The integration of biodegradable implant into the human body must meet both engineering and physiological requirements. The properties of magnesium such as low density, high specific strength and other biocompatibility properties makes magnesium and its alloy suitable for several biodegradable implant application. However, the current available magnesium alloys still rely on structural / commercial purpose alloys which are not specific to human body environment, too fast degradation and limited mechanical performance of the alloys. Additive manufacturing seems to have potential effect for magnesium alloy implant performance and production such as design and production of patient-specific implants, geometrically and mechanically adapted to the specific patient yet limited work has been done in this new area. Extensive trial-and error was already shown from previous magnesium alloys implant as implant application.
A way to tackle the burden of undertaking extensive experiment is by using Computational aided alloys design.
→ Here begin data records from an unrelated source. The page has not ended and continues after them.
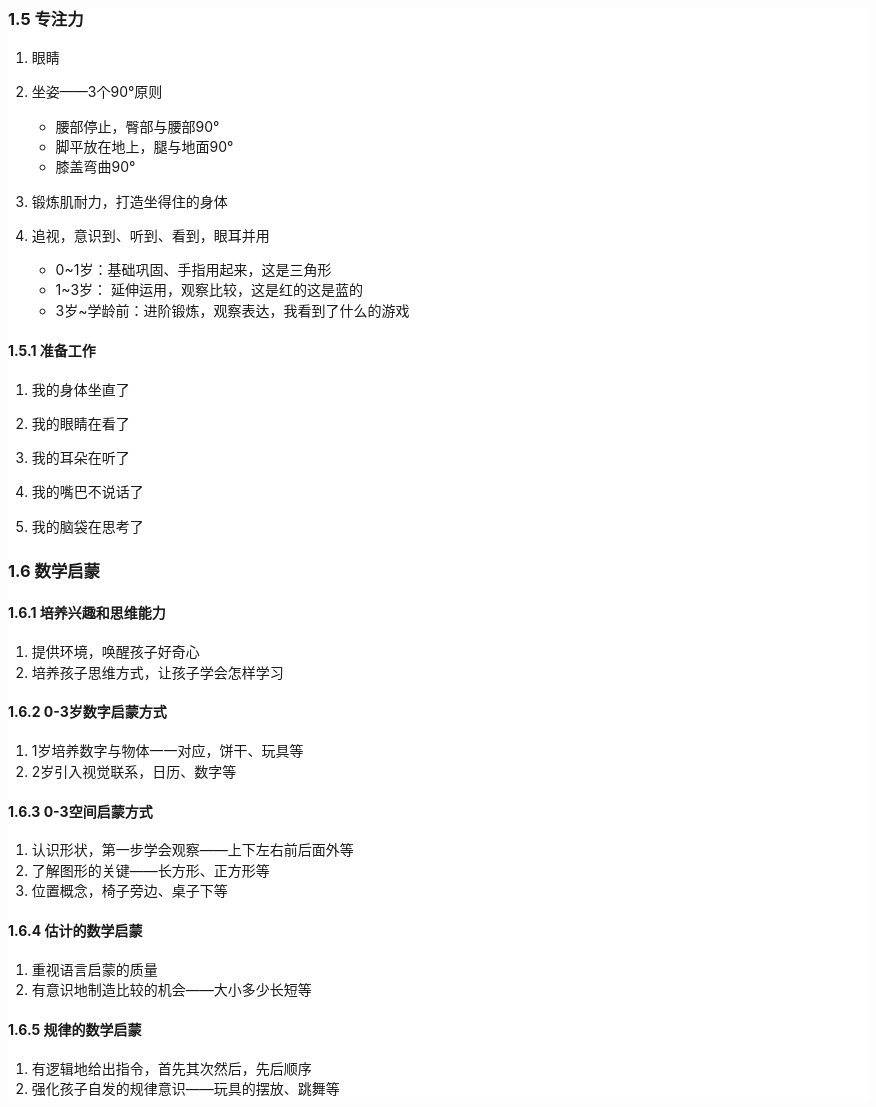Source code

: ### 1.5 专注力

1. 眼睛

2. 坐姿——3个90°原则
   
   * 腰部停止，臀部与腰部90°
   * 脚平放在地上，腿与地面90°
   * 膝盖弯曲90°

3. 锻炼肌耐力，打造坐得住的身体

4. 追视，意识到、听到、看到，眼耳并用
   
   * 0~1岁：基础巩固、手指用起来，这是三角形
   * 1~3岁： 延伸运用，观察比较，这是红的这是蓝的
   * 3岁~学龄前：进阶锻炼，观察表达，我看到了什么的游戏

#### 1.5.1 准备工作

1. 我的身体坐直了

2. 我的眼睛在看了

3. 我的耳朵在听了

4. 我的嘴巴不说话了

5. 我的脑袋在思考了

### 1.6 数学启蒙

#### 1.6.1 培养兴趣和思维能力

1. 提供环境，唤醒孩子好奇心
2. 培养孩子思维方式，让孩子学会怎样学习

#### 1.6.2 0-3岁数字启蒙方式

1. 1岁培养数字与物体一一对应，饼干、玩具等
2. 2岁引入视觉联系，日历、数字等

#### 1.6.3 0-3空间启蒙方式

1. 认识形状，第一步学会观察——上下左右前后面外等
2. 了解图形的关键——长方形、正方形等
3. 位置概念，椅子旁边、桌子下等

#### 1.6.4 估计的数学启蒙

1. 重视语言启蒙的质量
2. 有意识地制造比较的机会——大小多少长短等

#### 1.6.5 规律的数学启蒙

1. 有逻辑地给出指令，首先其次然后，先后顺序
2. 强化孩子自发的规律意识——玩具的摆放、跳舞等
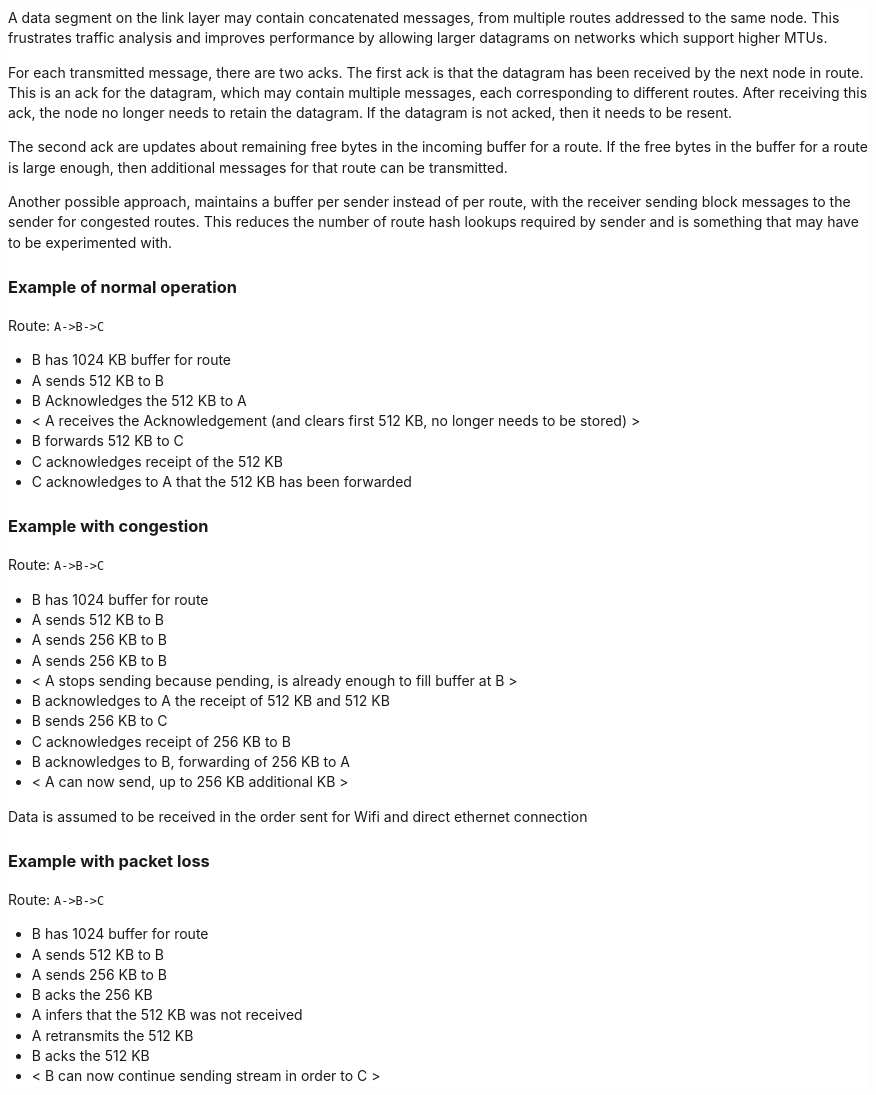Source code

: A data segment on the link layer may contain concatenated messages, from multiple routes addressed to the same node. This frustrates traffic analysis and improves performance by allowing larger datagrams on networks which support higher MTUs.

For each transmitted message, there are two acks. The first ack is that the datagram has been received by the next node in route. This is an ack for the datagram, which may contain multiple messages, each corresponding to different routes. After receiving this ack, the node no longer needs to retain the datagram. If the datagram is not acked, then it needs to be resent.

The second ack are updates about remaining free bytes in the incoming buffer for a route. If the free bytes in the buffer for a route is large enough, then additional messages for that route can be transmitted.

Another possible approach, maintains a buffer per sender instead of per route, with the receiver sending block messages to the sender for congested routes. This reduces the number of route hash lookups required by sender and is something that may have to be experimented with.

### Example of normal operation

Route: `A->B->C`

* B has 1024 KB buffer for route
* A sends 512 KB to B
* B Acknowledges the 512 KB to A
* < A receives the Acknowledgement (and clears first 512 KB, no longer needs to be stored) >
* B forwards 512 KB to C
* C acknowledges receipt of the 512 KB
* C acknowledges to A that the 512 KB has been forwarded

### Example with congestion

Route: `A->B->C`

* B has 1024 buffer for route
* A sends 512 KB to B
* A sends 256 KB to B
* A sends 256 KB to B
* < A stops sending because pending, is already enough to fill buffer at B >
* B acknowledges to A the receipt of 512 KB and 512 KB
* B sends 256 KB to C
* C acknowledges receipt of 256 KB to B
* B acknowledges to B, forwarding of 256 KB to A
* < A can now send, up to 256 KB additional KB >


Data is assumed to be received in the order sent for Wifi and direct ethernet connection

### Example with packet loss

Route: `A->B->C`

* B has 1024 buffer for route
* A sends 512 KB to B
* A sends 256 KB to B
* B acks the 256 KB
* A infers that the 512 KB was not received
* A retransmits the 512 KB
* B acks the 512 KB
* < B can now continue sending stream in order to C >
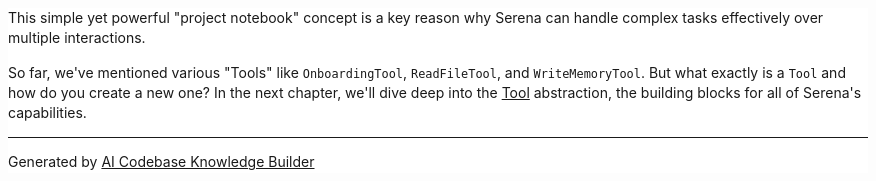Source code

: This simple yet powerful "project notebook" concept is a key reason why Serena can handle complex tasks effectively over multiple interactions.

So far, we've mentioned various "Tools" like `OnboardingTool`, `ReadFileTool`, and `WriteMemoryTool`. But what exactly is a `Tool` and how do you create a new one? In the next chapter, we'll dive deep into the [Tool](05_tool_.md) abstraction, the building blocks for all of Serena's capabilities.

---

Generated by [AI Codebase Knowledge Builder](https://github.com/The-Pocket/Tutorial-Codebase-Knowledge)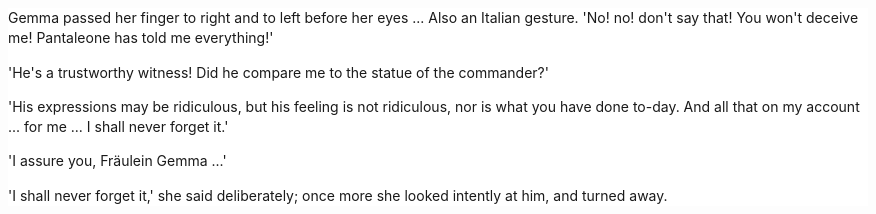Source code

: Gemma passed her finger to right and to left before her eyes ... Also an Italian gesture. 'No! no! don't say that! You won't deceive me! Pantaleone has told me everything!'

'He's a trustworthy witness! Did he compare me to the statue of the commander?'

'His expressions may be ridiculous, but his feeling is not ridiculous, nor is what you have done to-day. And all that on my account ... for me ... I shall never forget it.'

'I assure you, Fräulein Gemma ...'

'I shall never forget it,' she said deliberately; once more she looked intently at him, and turned away.

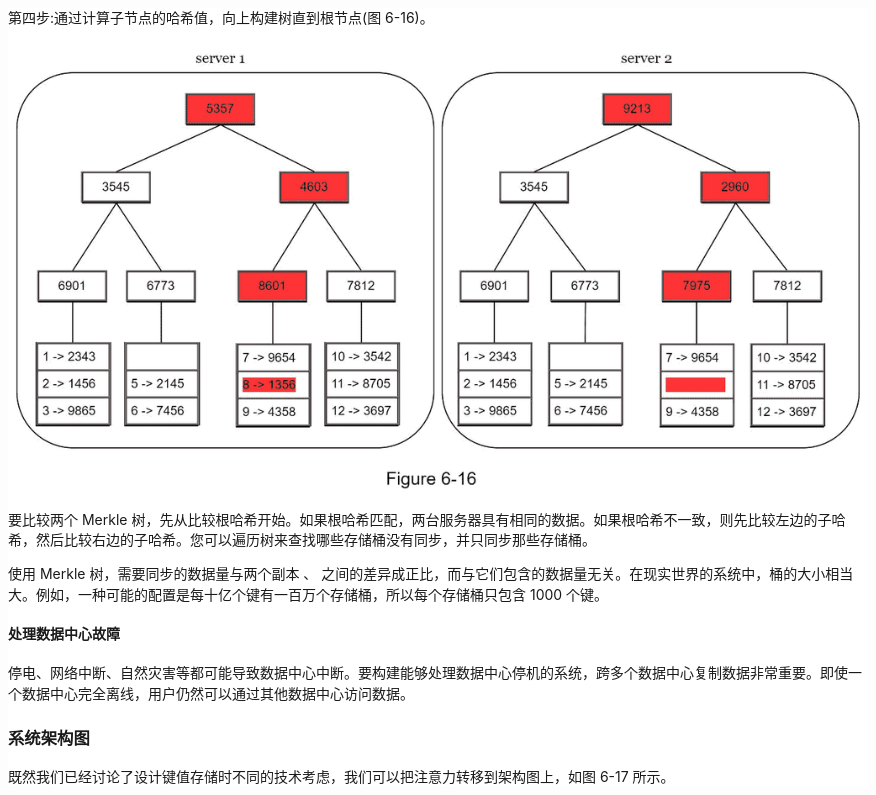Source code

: 第四步:通过计算子节点的哈希值，向上构建树直到根节点(图 6-16)。

![A close up of a map  Description automatically generated](img/00085.jpeg)

要比较两个 Merkle 树，先从比较根哈希开始。如果根哈希匹配，两台服务器具有相同的数据。如果根哈希不一致，则先比较左边的子哈希，然后比较右边的子哈希。您可以遍历树来查找哪些存储桶没有同步，并只同步那些存储桶。

使用 Merkle 树，需要同步的数据量与两个副本 、 之间的差异成正比，而与它们包含的数据量无关。在现实世界的系统中，桶的大小相当大。例如，一种可能的配置是每十亿个键有一百万个存储桶，所以每个存储桶只包含 1000 个键。

#### 处理数据中心故障

停电、网络中断、自然灾害等都可能导致数据中心中断。要构建能够处理数据中心停机的系统，跨多个数据中心复制数据非常重要。即使一个数据中心完全离线，用户仍然可以通过其他数据中心访问数据。

### 系统架构图

既然我们已经讨论了设计键值存储时不同的技术考虑，我们可以把注意力转移到架构图上，如图 6-17 所示。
CALPHAD or CALculation of PHase Diagram is a computational modelling where all available experimental and theoretical information on phase equilibria and thermochemical properties collected into a system database. Further, ICME aims to integrate computational materials science tool into a system which accelerate materials development, design optimization process and unify design/manufacturing and ICME utilized CALPHAD as one of the methods for designing alloys.
Screening possible alloying element was performed than calculation of each element effect was investigated. The effect on mechanical strengthening and possible defect induced by alloying was performed. It was found that the promising composition alloys proposed to be Mg-4Zn-(0.7-1.5 wt.%) Ca-(<1wt.%) Sn and higher solute in single phase will result in higher hot tearing susceptibility index due to increasing liquidus temperature so that freezing range become wider and hinder precipitation which decrease final composition of eutectic phase.